What the task asks:
Nothing outside the range below should be printed. Output exactly the lines from the line with "line: (516, 159) -> (542, 378), added" to the line with "text: (1209, 437) -> (1144, 531), 80 -> 70", both included.

Data listing:
/---
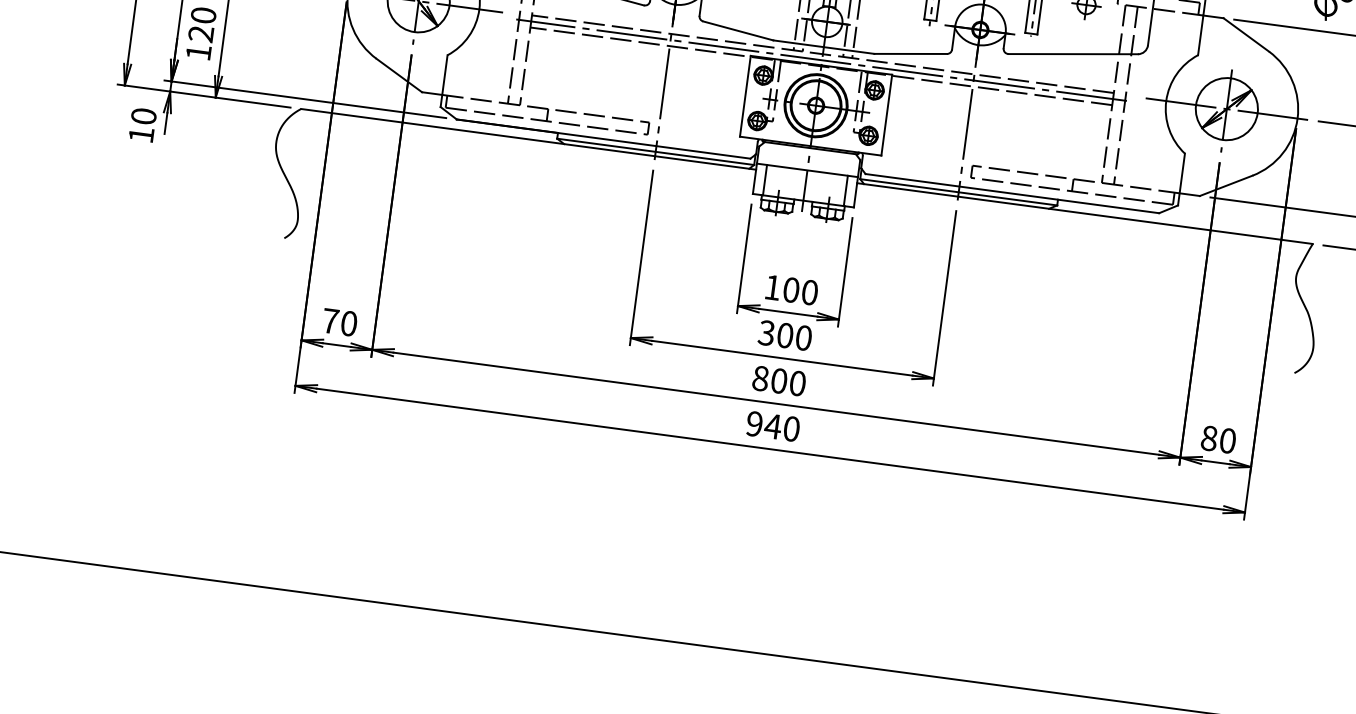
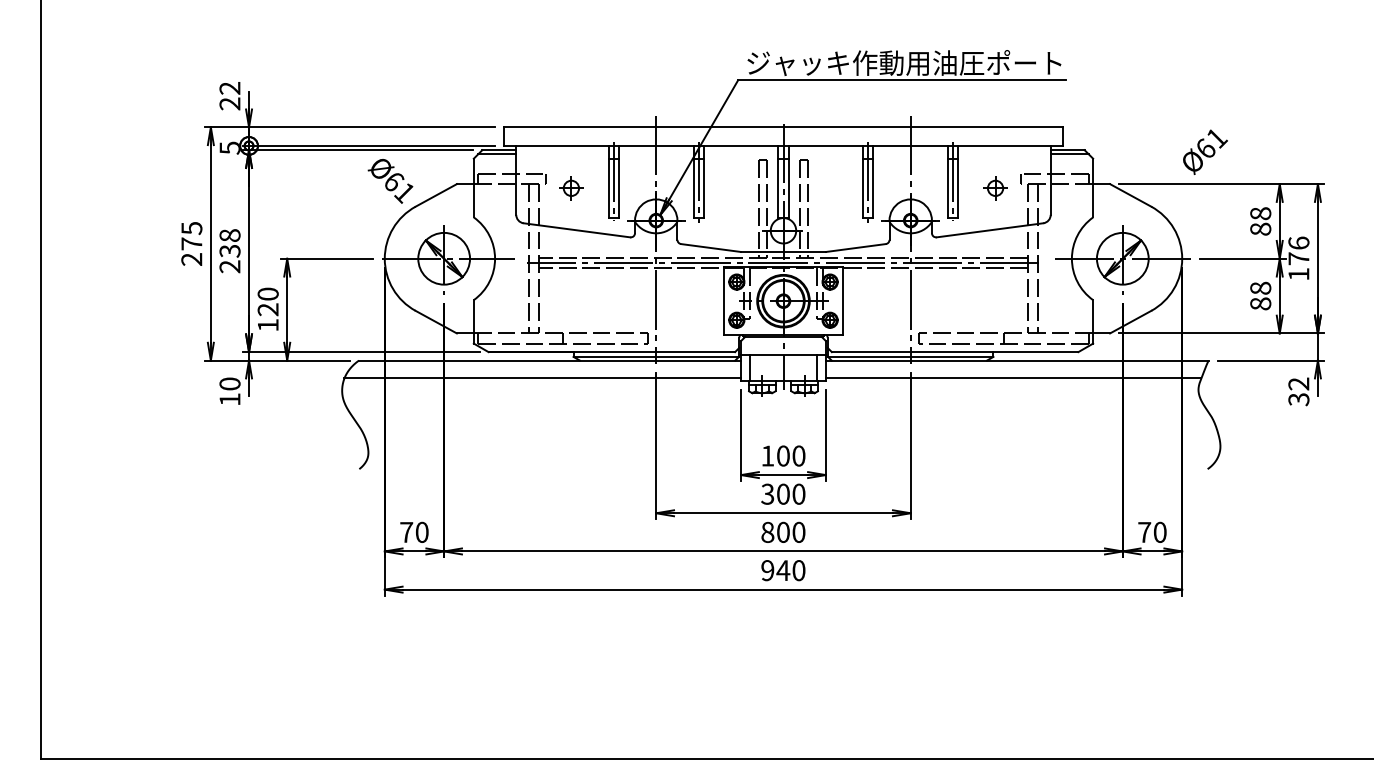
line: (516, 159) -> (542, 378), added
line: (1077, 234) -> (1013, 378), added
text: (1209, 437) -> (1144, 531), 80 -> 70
\---
/---
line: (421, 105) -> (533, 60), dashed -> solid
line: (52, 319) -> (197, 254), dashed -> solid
\---
Response to the exercise:
line: (516, 159) -> (542, 378), added
line: (1077, 234) -> (1013, 378), added
text: (1209, 437) -> (1144, 531), 80 -> 70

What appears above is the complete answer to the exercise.